Les Abenomics ont déclenché des bouleversements dans la gouvernance d’entreprise, traditionnellement très rigide. Les participations croisées disparaissent, avec comme corollaire, une meilleure allocation du capital et une profitabilité accrue. «Les ROE, autour de 9%, ont atteint les niveaux des marchés européens et pourraient à terme, dépasser ceux des émergents. Une chose qui était difficile du fait de la structure du capital» explique Laurence Taylor. La part de capital détenue par les institutions financières locales est passé de 43% à 25% en l’espace de quatorze ans alors que, sur la même période, la part en main étrangère a augmenté de 17% pour s’établir aujourd’hui à 30%.

Les conseils d’administration se sont également équilibrés avec l’arrivée de femmes à leurs rangs. D’ailleurs, malgré une population vieillissante, l’augmentation de la participation des femmes dans la force de travail a dynamisé le marché de l’emploi. Recruit Holdings, une société active dans le placement de travailleurs temporaires profite de l’assouplissement du marché du travail. «Nous détenons les actions des sociétés du bon côté des changements qui s’opèrent sur ce marché. Par exemple, nous avons investi sur des titres d’agences qui placent les employés à de meilleurs postes pour de meilleurs salaires», explique-il.

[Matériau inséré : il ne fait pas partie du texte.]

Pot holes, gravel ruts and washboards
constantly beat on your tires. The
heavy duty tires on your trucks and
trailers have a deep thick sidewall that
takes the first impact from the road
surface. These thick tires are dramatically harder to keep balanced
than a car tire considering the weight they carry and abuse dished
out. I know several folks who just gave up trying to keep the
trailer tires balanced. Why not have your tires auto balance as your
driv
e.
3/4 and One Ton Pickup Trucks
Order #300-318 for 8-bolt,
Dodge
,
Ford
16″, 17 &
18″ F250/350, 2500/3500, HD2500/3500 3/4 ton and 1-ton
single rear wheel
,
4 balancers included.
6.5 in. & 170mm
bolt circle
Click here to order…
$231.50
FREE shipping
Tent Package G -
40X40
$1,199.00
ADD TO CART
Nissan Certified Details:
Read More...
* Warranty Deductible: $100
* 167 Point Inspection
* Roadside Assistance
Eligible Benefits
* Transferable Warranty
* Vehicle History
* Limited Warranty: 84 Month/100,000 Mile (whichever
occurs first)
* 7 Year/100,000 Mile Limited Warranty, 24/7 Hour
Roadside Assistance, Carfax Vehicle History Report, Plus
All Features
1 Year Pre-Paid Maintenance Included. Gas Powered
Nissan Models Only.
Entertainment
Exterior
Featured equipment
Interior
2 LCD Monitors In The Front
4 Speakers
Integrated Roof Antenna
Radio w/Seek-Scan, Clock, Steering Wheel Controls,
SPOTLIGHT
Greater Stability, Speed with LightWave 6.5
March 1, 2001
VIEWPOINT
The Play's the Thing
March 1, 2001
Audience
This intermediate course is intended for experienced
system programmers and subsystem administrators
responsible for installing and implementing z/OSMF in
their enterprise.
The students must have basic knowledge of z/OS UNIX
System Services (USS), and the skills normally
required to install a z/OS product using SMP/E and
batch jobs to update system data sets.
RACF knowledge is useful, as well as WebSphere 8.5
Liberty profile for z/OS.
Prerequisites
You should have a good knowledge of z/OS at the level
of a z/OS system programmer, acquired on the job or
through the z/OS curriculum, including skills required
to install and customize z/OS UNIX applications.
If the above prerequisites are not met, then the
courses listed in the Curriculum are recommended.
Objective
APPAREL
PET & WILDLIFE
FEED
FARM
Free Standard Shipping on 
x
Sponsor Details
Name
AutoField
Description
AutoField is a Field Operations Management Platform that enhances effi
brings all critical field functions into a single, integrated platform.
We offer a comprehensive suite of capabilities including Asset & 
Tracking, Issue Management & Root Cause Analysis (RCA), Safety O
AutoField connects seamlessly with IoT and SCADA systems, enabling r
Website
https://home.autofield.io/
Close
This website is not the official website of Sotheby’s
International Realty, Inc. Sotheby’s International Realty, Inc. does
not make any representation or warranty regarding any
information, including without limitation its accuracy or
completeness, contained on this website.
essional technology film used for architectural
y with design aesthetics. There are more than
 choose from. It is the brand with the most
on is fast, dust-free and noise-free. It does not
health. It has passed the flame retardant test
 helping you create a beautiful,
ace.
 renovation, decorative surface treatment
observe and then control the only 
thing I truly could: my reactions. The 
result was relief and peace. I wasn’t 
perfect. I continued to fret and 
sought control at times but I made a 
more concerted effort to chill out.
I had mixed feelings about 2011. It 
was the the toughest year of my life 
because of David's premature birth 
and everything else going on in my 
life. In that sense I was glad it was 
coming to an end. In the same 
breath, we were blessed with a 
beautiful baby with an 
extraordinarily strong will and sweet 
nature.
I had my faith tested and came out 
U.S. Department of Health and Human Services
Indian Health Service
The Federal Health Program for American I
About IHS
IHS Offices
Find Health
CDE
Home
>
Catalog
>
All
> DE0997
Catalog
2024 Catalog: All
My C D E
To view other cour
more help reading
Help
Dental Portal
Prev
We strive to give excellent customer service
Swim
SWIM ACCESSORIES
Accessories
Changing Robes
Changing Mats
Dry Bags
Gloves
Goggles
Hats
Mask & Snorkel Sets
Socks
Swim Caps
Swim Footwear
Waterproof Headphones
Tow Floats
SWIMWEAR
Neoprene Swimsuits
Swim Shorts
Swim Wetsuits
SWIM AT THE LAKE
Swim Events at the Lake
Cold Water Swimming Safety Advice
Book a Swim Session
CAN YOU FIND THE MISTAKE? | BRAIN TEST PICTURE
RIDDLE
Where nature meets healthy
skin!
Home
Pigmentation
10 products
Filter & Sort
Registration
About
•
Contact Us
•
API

Pour Laurence Taylor, les investisseurs n’ont pas reconnu l’évolution des EPS des sociétés japonaises: «Les EPS des entreprises japonaises sont plus élevés que ceux des américaines». Leurs préjugés persistent malgré les changements induits par le programme des 3 flèches de Abe; des changements que T. Rowe Price capture à travers tout le spectre du marché.